Task requirements
Looking at the data below, how many lines include the word "name"? Respond with the number only.

Stored items:
════
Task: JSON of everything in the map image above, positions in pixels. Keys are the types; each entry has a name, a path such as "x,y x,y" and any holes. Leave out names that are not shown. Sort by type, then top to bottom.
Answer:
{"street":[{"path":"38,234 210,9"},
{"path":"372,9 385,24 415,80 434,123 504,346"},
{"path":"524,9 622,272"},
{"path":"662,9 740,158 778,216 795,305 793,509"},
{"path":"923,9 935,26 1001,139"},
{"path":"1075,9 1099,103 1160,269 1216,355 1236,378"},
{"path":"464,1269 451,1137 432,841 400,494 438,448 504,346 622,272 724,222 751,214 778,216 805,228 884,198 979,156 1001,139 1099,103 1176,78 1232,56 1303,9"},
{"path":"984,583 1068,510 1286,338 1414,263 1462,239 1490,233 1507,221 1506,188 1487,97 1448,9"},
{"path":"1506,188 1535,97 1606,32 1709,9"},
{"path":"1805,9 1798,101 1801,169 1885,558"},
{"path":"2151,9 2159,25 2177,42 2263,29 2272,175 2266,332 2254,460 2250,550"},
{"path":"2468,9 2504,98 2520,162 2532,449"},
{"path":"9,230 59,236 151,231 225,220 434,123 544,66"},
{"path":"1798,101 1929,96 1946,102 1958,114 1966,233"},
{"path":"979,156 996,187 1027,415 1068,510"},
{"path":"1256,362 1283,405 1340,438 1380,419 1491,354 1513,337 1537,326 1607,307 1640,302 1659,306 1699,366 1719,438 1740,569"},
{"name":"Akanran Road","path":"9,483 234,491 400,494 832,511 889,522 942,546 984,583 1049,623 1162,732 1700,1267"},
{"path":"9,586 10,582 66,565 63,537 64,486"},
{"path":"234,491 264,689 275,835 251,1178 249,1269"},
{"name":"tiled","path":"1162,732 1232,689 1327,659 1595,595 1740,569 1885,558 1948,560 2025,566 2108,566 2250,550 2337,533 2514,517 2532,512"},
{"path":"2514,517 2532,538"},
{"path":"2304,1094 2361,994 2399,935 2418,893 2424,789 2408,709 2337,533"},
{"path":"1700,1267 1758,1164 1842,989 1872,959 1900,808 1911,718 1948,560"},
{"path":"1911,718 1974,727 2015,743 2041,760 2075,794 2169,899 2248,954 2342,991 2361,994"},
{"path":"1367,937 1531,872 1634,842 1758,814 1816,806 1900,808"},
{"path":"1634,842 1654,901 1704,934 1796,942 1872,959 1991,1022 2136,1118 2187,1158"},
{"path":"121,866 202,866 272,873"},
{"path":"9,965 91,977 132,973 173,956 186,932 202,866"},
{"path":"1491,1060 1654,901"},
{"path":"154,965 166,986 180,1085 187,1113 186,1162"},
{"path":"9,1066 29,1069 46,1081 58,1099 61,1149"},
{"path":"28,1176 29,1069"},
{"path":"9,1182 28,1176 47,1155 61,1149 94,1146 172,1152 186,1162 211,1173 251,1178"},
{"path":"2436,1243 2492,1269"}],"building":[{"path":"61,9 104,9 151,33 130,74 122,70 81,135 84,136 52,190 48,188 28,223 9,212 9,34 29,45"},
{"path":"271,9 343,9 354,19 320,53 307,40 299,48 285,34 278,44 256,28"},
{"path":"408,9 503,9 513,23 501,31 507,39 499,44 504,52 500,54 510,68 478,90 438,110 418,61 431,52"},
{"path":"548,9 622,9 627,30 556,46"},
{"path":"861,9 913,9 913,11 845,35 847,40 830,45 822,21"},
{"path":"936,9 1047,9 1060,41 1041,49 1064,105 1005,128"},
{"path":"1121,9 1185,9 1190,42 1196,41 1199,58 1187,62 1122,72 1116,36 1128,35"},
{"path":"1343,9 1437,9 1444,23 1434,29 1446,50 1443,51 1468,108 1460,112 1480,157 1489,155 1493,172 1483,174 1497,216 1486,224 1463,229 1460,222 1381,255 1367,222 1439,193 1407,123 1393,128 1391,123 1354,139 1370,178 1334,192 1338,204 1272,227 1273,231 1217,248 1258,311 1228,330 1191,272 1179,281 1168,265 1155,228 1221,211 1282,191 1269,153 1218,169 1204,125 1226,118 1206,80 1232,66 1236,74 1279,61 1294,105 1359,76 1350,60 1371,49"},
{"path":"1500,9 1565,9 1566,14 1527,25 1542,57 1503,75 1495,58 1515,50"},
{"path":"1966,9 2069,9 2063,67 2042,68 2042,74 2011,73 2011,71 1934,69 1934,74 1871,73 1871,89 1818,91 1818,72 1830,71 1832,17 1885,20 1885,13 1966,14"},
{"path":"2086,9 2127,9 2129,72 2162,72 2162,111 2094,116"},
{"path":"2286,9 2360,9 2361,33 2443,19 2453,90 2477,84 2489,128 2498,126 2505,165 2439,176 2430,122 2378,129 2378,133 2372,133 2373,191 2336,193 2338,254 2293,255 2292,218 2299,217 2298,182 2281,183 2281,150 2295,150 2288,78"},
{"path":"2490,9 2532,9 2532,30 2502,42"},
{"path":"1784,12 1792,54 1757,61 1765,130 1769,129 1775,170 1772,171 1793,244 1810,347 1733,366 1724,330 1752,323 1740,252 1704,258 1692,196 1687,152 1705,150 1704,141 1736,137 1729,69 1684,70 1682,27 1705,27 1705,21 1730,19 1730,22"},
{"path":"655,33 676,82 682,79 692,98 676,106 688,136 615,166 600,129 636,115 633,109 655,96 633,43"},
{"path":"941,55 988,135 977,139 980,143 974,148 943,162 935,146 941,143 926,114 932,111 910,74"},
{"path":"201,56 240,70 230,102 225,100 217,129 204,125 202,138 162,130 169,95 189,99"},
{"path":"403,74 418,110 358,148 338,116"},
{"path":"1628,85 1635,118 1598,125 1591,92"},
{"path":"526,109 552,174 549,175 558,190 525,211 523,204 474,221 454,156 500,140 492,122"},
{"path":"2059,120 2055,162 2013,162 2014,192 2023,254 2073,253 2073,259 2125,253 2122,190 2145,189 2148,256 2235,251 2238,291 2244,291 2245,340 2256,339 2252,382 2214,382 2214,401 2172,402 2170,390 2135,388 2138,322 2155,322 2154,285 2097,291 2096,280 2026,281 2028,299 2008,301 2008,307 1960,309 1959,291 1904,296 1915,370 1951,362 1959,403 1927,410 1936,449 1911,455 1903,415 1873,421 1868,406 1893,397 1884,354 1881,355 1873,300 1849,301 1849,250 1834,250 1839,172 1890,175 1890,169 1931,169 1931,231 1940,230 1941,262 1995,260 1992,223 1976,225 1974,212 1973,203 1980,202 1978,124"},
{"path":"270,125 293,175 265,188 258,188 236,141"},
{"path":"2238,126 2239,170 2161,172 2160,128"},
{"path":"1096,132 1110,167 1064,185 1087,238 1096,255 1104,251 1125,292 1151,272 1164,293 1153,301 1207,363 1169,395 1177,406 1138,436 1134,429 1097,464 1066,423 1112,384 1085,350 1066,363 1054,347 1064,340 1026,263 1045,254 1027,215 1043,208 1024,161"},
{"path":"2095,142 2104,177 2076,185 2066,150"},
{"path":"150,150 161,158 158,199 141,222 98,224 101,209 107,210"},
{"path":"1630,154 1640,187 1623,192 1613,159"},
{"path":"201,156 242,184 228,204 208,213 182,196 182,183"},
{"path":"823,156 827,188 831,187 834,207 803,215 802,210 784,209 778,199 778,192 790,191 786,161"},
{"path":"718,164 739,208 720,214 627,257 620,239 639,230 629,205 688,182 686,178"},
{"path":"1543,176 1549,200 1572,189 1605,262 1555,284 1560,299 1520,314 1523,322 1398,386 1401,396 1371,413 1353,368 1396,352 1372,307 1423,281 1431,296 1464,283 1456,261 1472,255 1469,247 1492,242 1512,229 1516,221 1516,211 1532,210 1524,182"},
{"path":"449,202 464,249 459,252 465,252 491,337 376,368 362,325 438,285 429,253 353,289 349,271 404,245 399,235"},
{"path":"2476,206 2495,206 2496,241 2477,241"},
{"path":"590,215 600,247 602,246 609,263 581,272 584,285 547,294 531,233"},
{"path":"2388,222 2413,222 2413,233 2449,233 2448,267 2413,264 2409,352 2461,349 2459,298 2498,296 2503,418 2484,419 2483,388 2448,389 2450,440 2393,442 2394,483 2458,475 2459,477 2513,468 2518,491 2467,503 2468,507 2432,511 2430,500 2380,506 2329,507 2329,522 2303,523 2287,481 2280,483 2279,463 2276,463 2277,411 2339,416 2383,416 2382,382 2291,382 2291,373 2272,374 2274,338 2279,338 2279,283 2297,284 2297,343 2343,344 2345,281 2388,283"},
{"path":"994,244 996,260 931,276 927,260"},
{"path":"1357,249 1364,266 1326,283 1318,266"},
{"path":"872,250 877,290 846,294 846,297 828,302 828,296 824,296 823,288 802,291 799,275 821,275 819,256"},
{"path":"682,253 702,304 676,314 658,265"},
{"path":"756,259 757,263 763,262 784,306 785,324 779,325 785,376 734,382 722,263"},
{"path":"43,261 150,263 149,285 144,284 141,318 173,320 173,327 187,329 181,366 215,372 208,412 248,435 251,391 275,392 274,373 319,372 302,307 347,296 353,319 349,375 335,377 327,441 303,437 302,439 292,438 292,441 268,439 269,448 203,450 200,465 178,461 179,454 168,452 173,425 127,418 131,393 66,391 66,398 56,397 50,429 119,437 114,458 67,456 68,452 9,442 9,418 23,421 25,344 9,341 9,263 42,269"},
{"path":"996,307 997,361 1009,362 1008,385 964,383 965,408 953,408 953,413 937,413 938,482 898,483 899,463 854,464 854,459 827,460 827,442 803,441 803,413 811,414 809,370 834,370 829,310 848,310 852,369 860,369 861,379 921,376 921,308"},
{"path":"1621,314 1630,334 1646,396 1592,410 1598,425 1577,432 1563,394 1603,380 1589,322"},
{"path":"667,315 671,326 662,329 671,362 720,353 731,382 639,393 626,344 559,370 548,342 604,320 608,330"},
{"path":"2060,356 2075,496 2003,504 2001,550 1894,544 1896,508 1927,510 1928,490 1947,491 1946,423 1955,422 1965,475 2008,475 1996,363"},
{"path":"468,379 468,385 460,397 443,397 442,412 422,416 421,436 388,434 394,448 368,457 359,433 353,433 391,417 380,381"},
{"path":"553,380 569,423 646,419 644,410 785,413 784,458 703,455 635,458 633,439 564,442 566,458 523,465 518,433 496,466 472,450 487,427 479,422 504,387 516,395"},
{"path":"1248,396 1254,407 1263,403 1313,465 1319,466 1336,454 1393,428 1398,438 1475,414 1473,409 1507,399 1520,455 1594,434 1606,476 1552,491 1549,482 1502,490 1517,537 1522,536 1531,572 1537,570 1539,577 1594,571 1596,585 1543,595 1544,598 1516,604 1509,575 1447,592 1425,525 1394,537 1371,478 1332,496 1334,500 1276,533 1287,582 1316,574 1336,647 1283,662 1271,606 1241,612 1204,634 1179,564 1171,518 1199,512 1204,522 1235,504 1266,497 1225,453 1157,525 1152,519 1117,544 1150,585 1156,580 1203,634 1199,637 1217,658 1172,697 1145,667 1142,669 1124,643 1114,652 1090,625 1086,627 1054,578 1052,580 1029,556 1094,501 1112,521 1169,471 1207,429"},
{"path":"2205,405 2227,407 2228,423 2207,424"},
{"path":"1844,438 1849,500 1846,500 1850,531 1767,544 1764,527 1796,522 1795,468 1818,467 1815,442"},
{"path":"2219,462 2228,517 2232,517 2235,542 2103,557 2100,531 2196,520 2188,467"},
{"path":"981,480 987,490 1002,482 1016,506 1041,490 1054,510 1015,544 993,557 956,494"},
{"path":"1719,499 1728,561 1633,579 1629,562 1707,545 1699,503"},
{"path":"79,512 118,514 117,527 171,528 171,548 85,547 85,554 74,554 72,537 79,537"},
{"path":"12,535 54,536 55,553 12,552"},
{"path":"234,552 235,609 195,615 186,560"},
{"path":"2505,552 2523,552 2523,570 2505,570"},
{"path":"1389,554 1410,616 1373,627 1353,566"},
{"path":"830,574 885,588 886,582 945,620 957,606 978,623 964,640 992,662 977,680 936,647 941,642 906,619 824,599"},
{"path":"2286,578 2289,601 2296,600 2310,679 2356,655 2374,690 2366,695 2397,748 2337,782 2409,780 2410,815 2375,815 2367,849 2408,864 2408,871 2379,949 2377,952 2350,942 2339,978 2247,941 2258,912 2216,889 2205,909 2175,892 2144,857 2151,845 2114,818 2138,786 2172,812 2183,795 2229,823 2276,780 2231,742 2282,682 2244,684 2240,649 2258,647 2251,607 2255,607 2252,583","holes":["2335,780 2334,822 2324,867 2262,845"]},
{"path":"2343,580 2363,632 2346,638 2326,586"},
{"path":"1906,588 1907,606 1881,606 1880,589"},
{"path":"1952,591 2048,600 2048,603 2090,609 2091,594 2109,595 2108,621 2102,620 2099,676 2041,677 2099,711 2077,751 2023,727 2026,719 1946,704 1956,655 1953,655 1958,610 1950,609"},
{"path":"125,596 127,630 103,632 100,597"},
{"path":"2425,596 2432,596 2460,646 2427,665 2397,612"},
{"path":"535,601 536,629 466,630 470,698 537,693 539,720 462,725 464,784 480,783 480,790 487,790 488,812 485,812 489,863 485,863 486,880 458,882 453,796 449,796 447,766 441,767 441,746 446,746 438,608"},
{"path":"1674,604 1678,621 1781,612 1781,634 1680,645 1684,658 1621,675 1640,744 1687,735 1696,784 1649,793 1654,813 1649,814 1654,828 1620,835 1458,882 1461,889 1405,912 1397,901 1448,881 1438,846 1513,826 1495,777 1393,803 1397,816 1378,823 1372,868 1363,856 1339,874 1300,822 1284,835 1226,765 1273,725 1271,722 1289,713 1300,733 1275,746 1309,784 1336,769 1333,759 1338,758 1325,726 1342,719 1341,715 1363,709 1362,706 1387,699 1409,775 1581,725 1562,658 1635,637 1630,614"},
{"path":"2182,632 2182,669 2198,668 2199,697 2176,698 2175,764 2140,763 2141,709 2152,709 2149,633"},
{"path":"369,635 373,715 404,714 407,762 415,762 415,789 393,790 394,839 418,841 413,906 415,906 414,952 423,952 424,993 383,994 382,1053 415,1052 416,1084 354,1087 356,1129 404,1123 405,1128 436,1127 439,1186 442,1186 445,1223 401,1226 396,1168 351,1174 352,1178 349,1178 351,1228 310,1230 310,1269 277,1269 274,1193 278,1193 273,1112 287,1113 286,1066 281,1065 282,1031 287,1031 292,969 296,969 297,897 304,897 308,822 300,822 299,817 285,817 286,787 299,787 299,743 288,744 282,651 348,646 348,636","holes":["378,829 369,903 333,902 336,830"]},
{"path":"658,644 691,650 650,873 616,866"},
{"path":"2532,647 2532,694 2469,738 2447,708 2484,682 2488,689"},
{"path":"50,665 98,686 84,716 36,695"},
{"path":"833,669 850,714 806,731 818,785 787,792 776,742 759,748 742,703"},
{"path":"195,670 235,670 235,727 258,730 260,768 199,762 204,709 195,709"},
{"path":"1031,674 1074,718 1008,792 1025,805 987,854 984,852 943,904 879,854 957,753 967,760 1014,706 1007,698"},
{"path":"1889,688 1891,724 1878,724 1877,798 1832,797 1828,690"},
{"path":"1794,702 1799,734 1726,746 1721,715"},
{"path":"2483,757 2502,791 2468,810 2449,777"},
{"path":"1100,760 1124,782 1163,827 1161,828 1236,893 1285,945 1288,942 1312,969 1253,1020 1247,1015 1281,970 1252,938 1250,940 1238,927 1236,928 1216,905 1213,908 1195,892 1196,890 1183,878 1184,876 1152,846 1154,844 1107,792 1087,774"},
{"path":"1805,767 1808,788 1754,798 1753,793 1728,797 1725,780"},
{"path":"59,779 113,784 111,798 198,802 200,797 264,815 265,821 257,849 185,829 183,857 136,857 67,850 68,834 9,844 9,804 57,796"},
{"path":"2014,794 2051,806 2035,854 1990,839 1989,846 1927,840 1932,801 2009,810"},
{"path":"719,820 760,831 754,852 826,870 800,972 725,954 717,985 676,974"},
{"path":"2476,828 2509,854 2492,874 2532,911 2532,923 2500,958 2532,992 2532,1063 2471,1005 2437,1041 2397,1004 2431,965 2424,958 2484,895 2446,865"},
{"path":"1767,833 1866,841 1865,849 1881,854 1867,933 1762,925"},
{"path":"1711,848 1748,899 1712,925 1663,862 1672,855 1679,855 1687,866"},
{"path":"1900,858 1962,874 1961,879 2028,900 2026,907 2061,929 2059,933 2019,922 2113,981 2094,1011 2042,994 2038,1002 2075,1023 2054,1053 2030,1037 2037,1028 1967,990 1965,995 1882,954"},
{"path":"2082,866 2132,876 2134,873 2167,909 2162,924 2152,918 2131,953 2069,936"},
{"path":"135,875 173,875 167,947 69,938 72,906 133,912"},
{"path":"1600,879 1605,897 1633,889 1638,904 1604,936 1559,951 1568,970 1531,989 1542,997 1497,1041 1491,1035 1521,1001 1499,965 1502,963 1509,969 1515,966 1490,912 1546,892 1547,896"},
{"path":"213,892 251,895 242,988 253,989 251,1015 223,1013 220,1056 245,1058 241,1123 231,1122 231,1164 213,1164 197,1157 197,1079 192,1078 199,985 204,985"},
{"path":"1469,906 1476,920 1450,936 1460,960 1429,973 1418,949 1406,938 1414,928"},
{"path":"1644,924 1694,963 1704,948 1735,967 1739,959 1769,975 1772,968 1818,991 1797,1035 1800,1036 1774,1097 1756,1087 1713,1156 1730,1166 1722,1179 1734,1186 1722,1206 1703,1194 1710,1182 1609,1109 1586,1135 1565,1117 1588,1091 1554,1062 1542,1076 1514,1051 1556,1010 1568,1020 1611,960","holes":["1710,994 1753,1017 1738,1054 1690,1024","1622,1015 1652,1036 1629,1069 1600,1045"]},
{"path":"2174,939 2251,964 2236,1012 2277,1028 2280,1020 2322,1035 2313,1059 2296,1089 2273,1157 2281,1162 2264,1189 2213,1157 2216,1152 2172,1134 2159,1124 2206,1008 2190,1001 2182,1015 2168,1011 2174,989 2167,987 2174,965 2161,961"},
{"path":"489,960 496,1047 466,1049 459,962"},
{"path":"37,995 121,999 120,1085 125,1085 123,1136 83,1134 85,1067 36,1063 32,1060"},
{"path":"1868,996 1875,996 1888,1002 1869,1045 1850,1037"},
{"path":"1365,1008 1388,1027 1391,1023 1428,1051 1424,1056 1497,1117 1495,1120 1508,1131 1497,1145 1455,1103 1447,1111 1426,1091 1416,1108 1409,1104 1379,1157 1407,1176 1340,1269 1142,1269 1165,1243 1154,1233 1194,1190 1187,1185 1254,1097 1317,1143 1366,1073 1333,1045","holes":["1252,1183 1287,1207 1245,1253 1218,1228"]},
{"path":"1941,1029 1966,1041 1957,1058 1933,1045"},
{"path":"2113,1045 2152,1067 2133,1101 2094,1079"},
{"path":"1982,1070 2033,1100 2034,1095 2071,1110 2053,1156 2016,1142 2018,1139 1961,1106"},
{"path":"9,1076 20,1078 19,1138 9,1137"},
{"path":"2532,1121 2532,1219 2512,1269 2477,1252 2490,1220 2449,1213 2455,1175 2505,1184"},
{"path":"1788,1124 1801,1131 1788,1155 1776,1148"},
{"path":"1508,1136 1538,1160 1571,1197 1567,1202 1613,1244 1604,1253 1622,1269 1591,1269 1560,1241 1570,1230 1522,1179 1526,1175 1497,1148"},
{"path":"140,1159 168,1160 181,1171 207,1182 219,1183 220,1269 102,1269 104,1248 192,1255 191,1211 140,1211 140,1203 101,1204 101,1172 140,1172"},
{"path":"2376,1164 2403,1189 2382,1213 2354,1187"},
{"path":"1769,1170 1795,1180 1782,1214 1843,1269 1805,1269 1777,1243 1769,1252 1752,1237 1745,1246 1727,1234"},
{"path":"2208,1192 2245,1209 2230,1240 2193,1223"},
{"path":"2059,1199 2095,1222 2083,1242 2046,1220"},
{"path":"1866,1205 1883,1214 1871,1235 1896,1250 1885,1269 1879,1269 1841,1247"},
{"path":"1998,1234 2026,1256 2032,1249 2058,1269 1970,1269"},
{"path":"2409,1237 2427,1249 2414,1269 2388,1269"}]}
════
Task output
3